▶ TEXT UNDER STUDY
══════════════════════════════

Langdonia confusa (H.S. Jacks.) McTaggart & R.G. Shivas

Synonyms

Sorosporium confusum H.S. Jacks.
Sporisorium confusum (H.S. Jacks.) Vánky

Description

Sori in the ovaries, elongate, with acute tips, 1.5–4.0 mm long, 0.5–1.5 mm wide, enclosed by the enveloping glumes, covered by the pericarp which ruptures at maturity exposing the blackish brown granular-powdery mass of spore balls.

Spore balls subglobose, ovoid, ellipsoidal, elongate or irregular, 40–100 × 30–70 µm, reddish brown, composed of 15–80 (or more?) spores that separate readily by pressure.

Spores slightly dimorphic, subpolyhedrally irregular, rarely ellipsoidal, 10–15 × 9.0–12.5 µm, yellowish brown; inner spores more angular, slightly paler; wall even or nearly so, 0.5–1.0 (–1.5) µm thick; inner spores sparsely, outer spores densely verrucose-echinulate, the warts up to 0.5 µm high; spore profile of the free surface finely serrulate.

Sterile cells absent.

Spore germination (after 24 hr on water-agar at room temperature) of Ustilago-type, with a septate basidium bearing lateral and terminal basidiospores and lateral hyphal branches.

══════════════════════════════

[Recorded data]

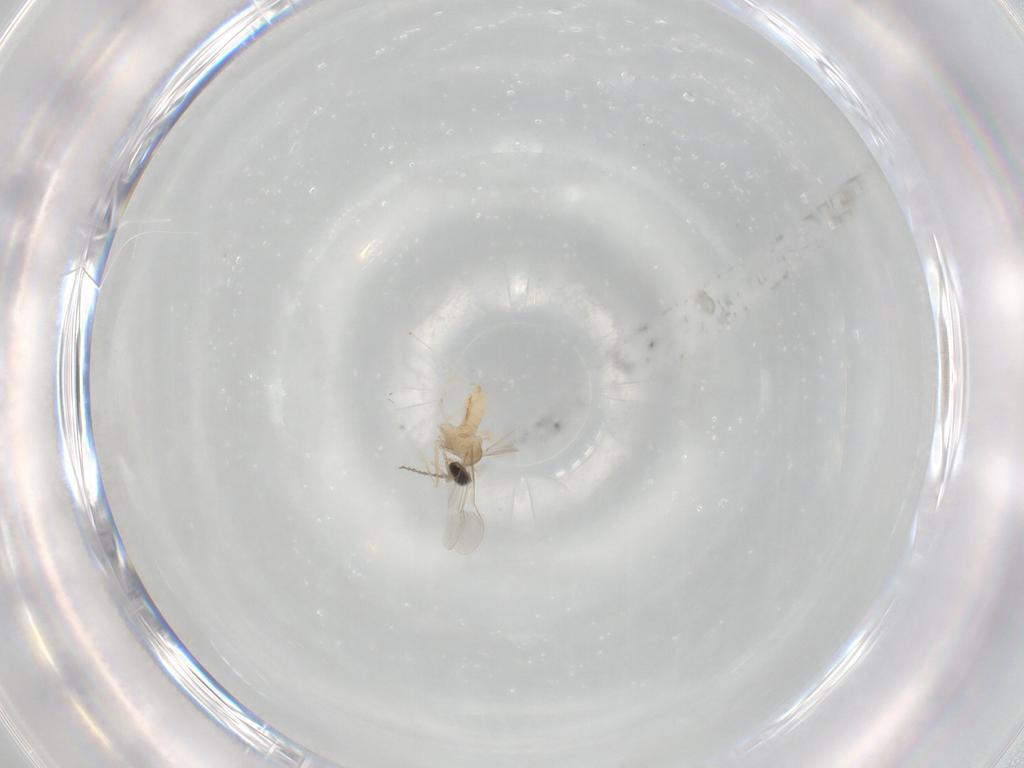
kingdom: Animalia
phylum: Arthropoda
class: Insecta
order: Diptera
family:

══════════════════════════════

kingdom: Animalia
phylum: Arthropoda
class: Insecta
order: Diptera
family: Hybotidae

══════════════════════════════

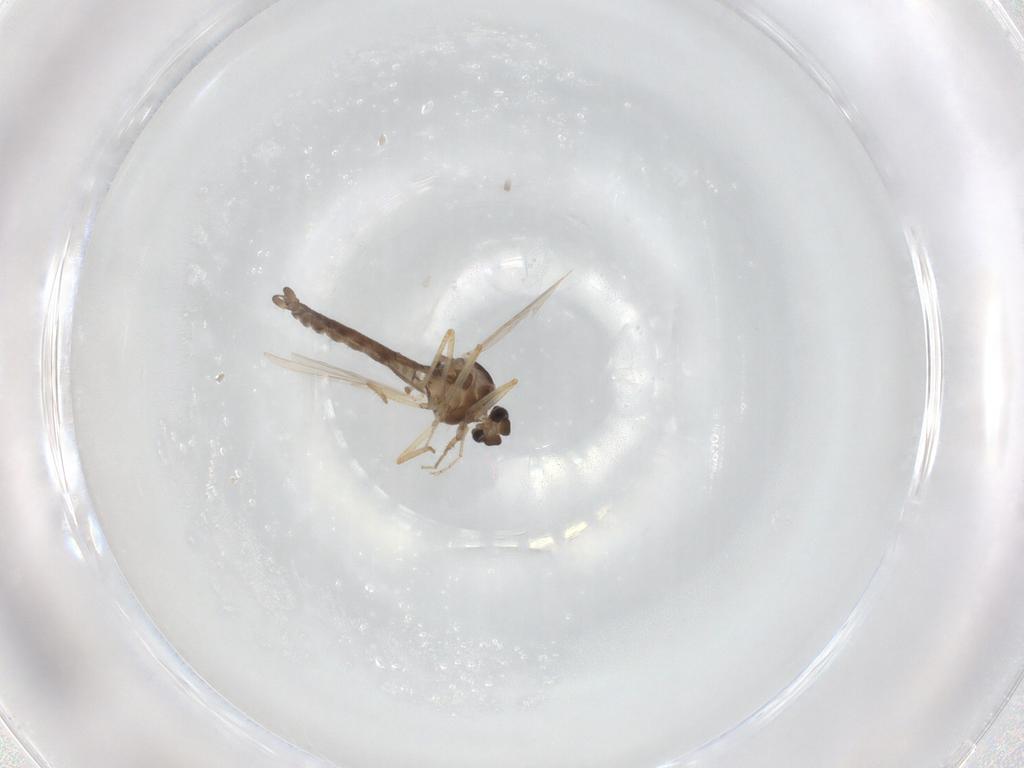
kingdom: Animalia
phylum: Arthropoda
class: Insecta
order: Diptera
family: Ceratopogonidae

══════════════════════════════

▶ WORK ORDER A
In the description of Langdonia confusa, what color is the mass of spore balls exposed when the pericarp ruptures?
▶ WORK ORDER B
Pick up the description of Langdonia confusa after its final sentence and continue it.

▶ ANSWER AREA A
Blackish brown.

▶ ANSWER AREA B
Hosts
   
Host family: Poaceae
   
Host species: Aristida behriana F.Muell.
Aristida benthamii Henrard
Aristida calycina R.Br.
Aristida calycina var. praealta Domin
Aristida holathera Domin
Aristida inaequiglumis Domin
Aristida ingrata Domin
Aristida jerichoensis (Domin) Henrard var. jerichoensis
Aristida jerichoensis var. subspinulifera Henrard
Aristida muricata Henrard
Aristida pruinosa Domin
Aristida queenslandica Henrard
Aristida ramosa R.Br.
Aristida vagans Cav.
Aristida warburgii Mez

Distribution

States & Territories: NSW, NT, QLD

Comments

Langdonia confusa is one of four species of Langdonia known from Aristida in Australia. This species and L. aristidae are often difficult to separate and show no differences macroscopically and in host symptoms. Although the spores of A. confusa are 9–15 µm long and more distinctly ornamented than those of L. aristidae (spores 6.5–10.5 µm), intermediate forms were often seen. It is possible that L. confusa and L. aristidae represent a complex of species. For example, the spores of L. confusa were consistently larger on specimens of Aristida queenslandica. Molecular studies may help to resolve matters.